■ **Dataset**

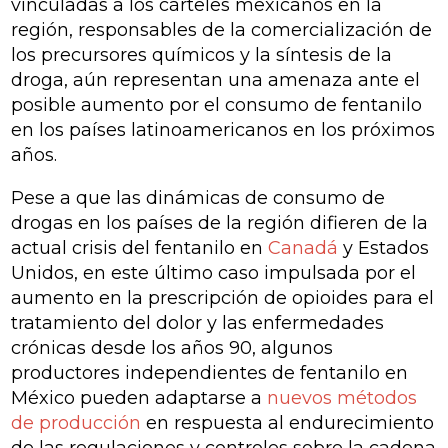
vinculadas a los cárteles mexicanos en la
región, responsables de la comercialización de
los precursores químicos y la síntesis de la
droga, aún representan una amenaza ante el
posible aumento por el consumo de fentanilo
en los países latinoamericanos en los próximos
años.
Pese a que las dinámicas de consumo de
drogas en los países de la región difieren de la
actual crisis del fentanilo en
Canadá
y Estados
Unidos, en este último caso impulsada por el
aumento en la prescripción de opioides para el
tratamiento del dolor y las enfermedades
crónicas desde los años 90, algunos
productores independientes de fentanilo en
México pueden adaptarse a
nuevos métodos
de producción
en respuesta al endurecimiento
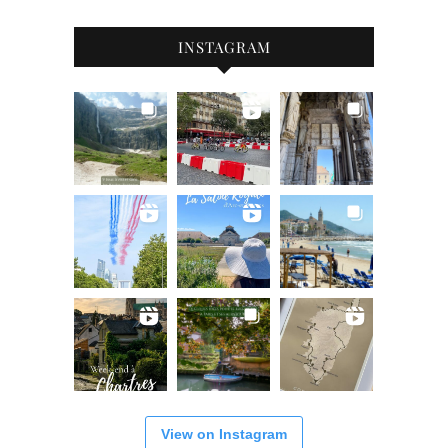
INSTAGRAM
View on Instagram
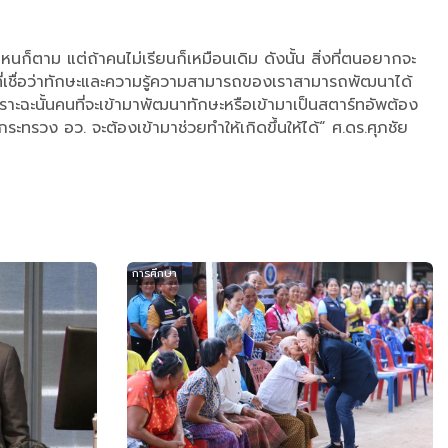
็ตาม แต่ถ้าคนไม่เรียนก็เหมือนเดิม ดังนั้น สิ่งที่ตนอยากจะ
ดที่เชื่อว่าทักษะและความรู้ความสามารถของเราสามารถพัฒนาได้
ราะฉะนั้นคนที่จะเข้ามาพัฒนาทักษะหรือเข้ามาเป็นสตาร์ทอัพต้อง
ะทรวง อว. จะต้องเข้ามาช่วยทำให้เกิดขึ้นให้ได้“ ศ.ดร.ศุภชัย
การศึกษา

■ **What is required**
The whole listing should be reproduced exactly. Images don't go in.

■ **Task solution**
vinculadas a los cárteles mexicanos en la
región, responsables de la comercialización de
los precursores químicos y la síntesis de la
droga, aún representan una amenaza ante el
posible aumento por el consumo de fentanilo
en los países latinoamericanos en los próximos
años.
Pese a que las dinámicas de consumo de
drogas en los países de la región difieren de la
actual crisis del fentanilo en
Canadá
y Estados
Unidos, en este último caso impulsada por el
aumento en la prescripción de opioides para el
tratamiento del dolor y las enfermedades
crónicas desde los años 90, algunos
productores independientes de fentanilo en
México pueden adaptarse a
nuevos métodos
de producción
en respuesta al endurecimiento
INSTAGRAM
View on Instagram
็ตาม แต่ถ้าคนไม่เรียนก็เหมือนเดิม ดังนั้น สิ่งที่ตนอยากจะ
ดที่เชื่อว่าทักษะและความรู้ความสามารถของเราสามารถพัฒนาได้
ราะฉะนั้นคนที่จะเข้ามาพัฒนาทักษะหรือเข้ามาเป็นสตาร์ทอัพต้อง
ะทรวง อว. จะต้องเข้ามาช่วยทำให้เกิดขึ้นให้ได้“ ศ.ดร.ศุภชัย
การศึกษา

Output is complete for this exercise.